Hathib bin Abi
Balta'ah RA diutus oleh Nabi SAW membawa surat
ajakan memeluk agama Islam kepada penguasa Iskandariah di Mesir, Muqauqis.
Kehadirannya disambut dengan baik oleh Muqauqis, ia dipersilahkan untuk
menginap di istananya. Muqauqis mengumpulkan pembesar dan ahli perangnya untuk
menemui Hathib. Setelah membaca surat
dari Nabi SAW, terjadilah beberapa pembicaraan di antara mereka.
"Beritahukanlah
kepadaku tentang sahabatmu itu, bukankah ia seorang nabi?" Tanya Muqauqis.
"Beliau
adalah seorang utusan Allah," Kata Hathib mengawali, kemudian ia memberikan
penjelasan lagi tentang Nabi SAW dan risalah Islam yang dibawa beliau.
Muqauqis
bertanya lagi, "Mengapa ia -dalam kedudukannya sebagai seorang nabi- tidak
berdoa supaya kaumnya dibinasakan karena mereka telah mengusirnya dan
orang-orang yang mempercayainya dari kampung halamannya?"
"Bukankah
engkau percaya Isa bin Maryam seorang utusan Allah?" Kata Hathib
diplomatis.
Ketika Muqauqis mengiyakan,
ia berkata lagi, "Mengapakah ia -ketika kaumnya ingin menyiksa dan
menyalibnya- tidak mau berdoa untuk
keburukan kaumnya, dengan memohon agar Allah membinasakan mereka, malah
Allah mengangkatnya ke langit dunia?"
Muqauqis tidak
berkutik ketika pertanyaannya menjadi senjata makan tuan bagi dirinya sendiri.

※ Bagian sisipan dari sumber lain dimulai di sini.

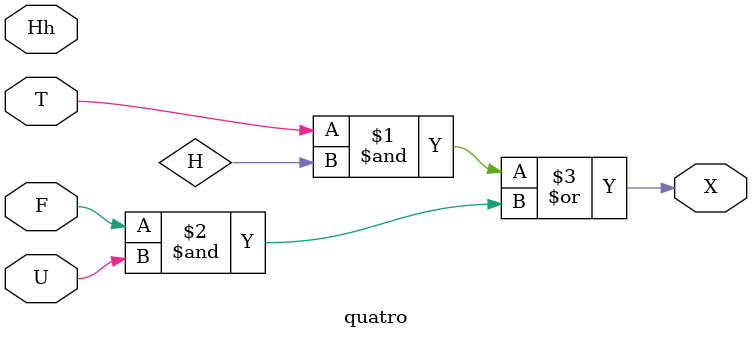
<source format=sv>
module quatro(
    input logic T,
    input logic Hh,
    input logic F,
    input logic U,
    output logic X
);
assign X=(T&H)|(F&U);
endmodule
</source>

Kemudian ia berkata, "Engkau adalah orang yang bijaksana, datang dari sisi
orang yang sangat bijaksana."
Muqauqis belum bersedia
memeluk Islam, tetapi tidak menghalangi dakwah Islam di Iskandariah dan sekitarnya.
Ia memberikan hadiah untuk Nabi SAW berupa kain, baghal dan tiga hamba sahaya,
dua di antarannya wanita, yakni Mariyah al Qibtiyah yang dinikahi Rasulullah
SAW, dan satunya lagi dihadiahkan Nabi SAW kepada Hassan bin Tsabit al Anshari. Sedangkan
hamba lelaki bernama Sirin, dihadiahkan Nabi kepada Muhammad bin Qais al Abdi.
Nabi SAW membalas dengan memberikan hadiah-hadiah
lebih baik dan menakjubkan kepada Muqauqis.